(What you need to do)
Arrange every line of the records below as a numbered list, omitting blank lines.

(Stored data)
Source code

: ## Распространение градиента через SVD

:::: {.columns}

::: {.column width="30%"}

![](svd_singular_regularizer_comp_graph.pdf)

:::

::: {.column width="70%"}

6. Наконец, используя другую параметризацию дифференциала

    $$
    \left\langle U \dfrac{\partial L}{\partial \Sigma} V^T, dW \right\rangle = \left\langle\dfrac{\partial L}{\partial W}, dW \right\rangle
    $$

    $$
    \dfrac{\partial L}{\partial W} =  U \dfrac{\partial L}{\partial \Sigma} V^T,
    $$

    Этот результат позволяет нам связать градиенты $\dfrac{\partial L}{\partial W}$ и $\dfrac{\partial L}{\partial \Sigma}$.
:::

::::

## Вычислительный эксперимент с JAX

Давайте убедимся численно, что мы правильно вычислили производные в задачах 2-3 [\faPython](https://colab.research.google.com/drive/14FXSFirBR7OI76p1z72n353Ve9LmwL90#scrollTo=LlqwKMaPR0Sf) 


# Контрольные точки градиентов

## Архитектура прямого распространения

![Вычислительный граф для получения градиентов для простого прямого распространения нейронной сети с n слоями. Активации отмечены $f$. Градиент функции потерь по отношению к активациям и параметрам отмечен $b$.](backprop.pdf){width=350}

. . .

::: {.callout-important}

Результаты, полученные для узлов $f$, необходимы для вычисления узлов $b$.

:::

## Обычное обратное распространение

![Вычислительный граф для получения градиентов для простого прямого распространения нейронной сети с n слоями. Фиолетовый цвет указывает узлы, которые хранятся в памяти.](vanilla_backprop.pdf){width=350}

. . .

(Written answer)
1. Source code
2. : ## Распространение градиента через SVD
3. :::: {.columns}
4. ::: {.column width="30%"}
5. ![](svd_singular_regularizer_comp_graph.pdf)
6. :::
7. ::: {.column width="70%"}
8. 6. Наконец, используя другую параметризацию дифференциала
9.     $$
10.     \left\langle U \dfrac{\partial L}{\partial \Sigma} V^T, dW \right\rangle = \left\langle\dfrac{\partial L}{\partial W}, dW \right\rangle
11.     $$
12.     $$
13.     \dfrac{\partial L}{\partial W} =  U \dfrac{\partial L}{\partial \Sigma} V^T,
14.     $$
15.     Этот результат позволяет нам связать градиенты $\dfrac{\partial L}{\partial W}$ и $\dfrac{\partial L}{\partial \Sigma}$.
16. :::
17. ::::
18. ## Вычислительный эксперимент с JAX
19. Давайте убедимся численно, что мы правильно вычислили производные в задачах 2-3 [\faPython](https://colab.research.google.com/drive/14FXSFirBR7OI76p1z72n353Ve9LmwL90#scrollTo=LlqwKMaPR0Sf) 
20. # Контрольные точки градиентов
21. ## Архитектура прямого распространения
22. ![Вычислительный граф для получения градиентов для простого прямого распространения нейронной сети с n слоями. Активации отмечены $f$. Градиент функции потерь по отношению к активациям и параметрам отмечен $b$.](backprop.pdf){width=350}
23. . . .
24. ::: {.callout-important}
25. Результаты, полученные для узлов $f$, необходимы для вычисления узлов $b$.
26. :::
27. ## Обычное обратное распространение
28. ![Вычислительный граф для получения градиентов для простого прямого распространения нейронной сети с n слоями. Фиолетовый цвет указывает узлы, которые хранятся в памяти.](vanilla_backprop.pdf){width=350}
29. . . .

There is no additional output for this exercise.